__Work request__
Filter the entries down to the lines containing "conducting", and copy those lines.

__Data extracts__
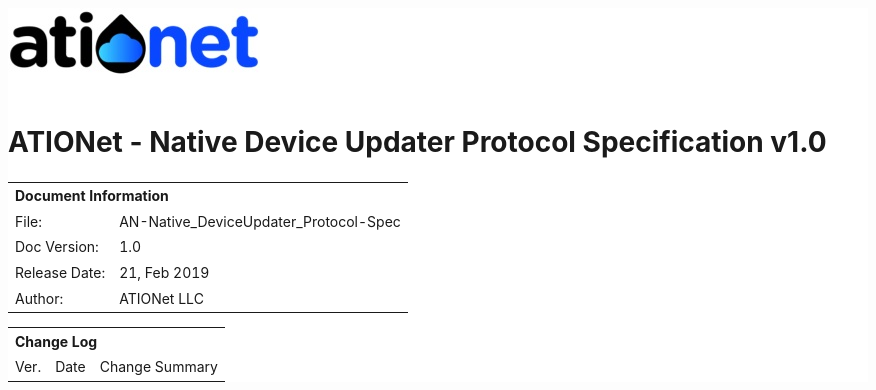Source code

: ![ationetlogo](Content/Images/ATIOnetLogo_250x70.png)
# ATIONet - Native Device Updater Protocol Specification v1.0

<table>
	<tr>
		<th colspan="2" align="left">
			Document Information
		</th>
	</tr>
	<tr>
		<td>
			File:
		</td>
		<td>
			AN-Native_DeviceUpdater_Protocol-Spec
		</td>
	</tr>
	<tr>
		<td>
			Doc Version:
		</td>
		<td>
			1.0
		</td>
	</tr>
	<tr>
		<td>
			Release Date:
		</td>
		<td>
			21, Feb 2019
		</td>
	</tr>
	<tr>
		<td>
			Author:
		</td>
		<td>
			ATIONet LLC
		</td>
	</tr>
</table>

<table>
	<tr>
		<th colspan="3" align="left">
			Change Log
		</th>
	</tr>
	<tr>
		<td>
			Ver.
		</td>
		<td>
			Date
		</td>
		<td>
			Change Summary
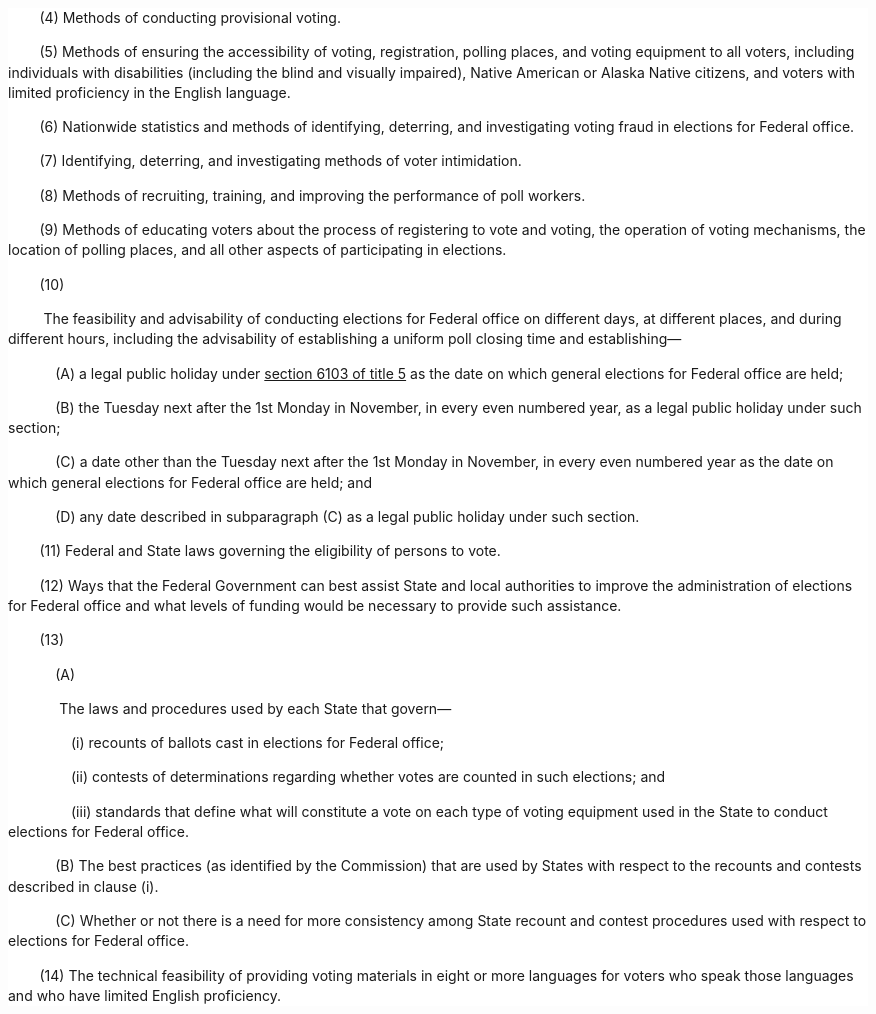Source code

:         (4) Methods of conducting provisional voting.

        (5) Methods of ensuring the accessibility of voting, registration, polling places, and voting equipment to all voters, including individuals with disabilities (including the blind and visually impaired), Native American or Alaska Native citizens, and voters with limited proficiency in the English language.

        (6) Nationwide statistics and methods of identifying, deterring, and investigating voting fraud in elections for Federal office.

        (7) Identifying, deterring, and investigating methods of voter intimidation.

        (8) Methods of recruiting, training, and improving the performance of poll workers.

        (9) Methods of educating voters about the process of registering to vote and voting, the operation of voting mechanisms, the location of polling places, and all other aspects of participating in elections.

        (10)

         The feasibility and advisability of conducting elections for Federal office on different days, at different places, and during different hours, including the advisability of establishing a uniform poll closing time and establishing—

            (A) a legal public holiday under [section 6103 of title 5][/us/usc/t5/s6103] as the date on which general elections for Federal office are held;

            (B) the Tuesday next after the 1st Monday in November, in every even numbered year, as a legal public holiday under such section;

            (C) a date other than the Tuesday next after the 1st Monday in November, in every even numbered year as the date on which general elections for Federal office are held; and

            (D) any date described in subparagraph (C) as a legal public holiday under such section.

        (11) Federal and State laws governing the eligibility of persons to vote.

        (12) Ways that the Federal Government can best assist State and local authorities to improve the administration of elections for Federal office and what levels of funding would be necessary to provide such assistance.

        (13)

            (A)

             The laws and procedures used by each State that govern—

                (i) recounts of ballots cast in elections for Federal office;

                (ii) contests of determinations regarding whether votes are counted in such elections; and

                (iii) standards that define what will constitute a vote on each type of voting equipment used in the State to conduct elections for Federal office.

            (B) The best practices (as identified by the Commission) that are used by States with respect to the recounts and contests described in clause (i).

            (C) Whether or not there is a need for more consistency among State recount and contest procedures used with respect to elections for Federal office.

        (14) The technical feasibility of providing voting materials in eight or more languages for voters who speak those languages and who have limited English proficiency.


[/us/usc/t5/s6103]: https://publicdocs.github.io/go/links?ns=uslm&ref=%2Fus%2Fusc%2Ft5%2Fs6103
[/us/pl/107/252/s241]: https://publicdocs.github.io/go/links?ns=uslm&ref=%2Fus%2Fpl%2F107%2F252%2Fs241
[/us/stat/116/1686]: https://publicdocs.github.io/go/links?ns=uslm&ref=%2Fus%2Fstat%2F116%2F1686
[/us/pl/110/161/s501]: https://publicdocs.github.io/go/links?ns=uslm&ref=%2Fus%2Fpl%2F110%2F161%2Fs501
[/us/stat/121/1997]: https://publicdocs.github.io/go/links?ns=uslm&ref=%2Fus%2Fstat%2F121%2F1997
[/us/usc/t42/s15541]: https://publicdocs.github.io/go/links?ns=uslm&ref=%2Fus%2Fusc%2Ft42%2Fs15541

__Result of the task__
:         (4) Methods of conducting provisional voting.
         The feasibility and advisability of conducting elections for Federal office on different days, at different places, and during different hours, including the advisability of establishing a uniform poll closing time and establishing—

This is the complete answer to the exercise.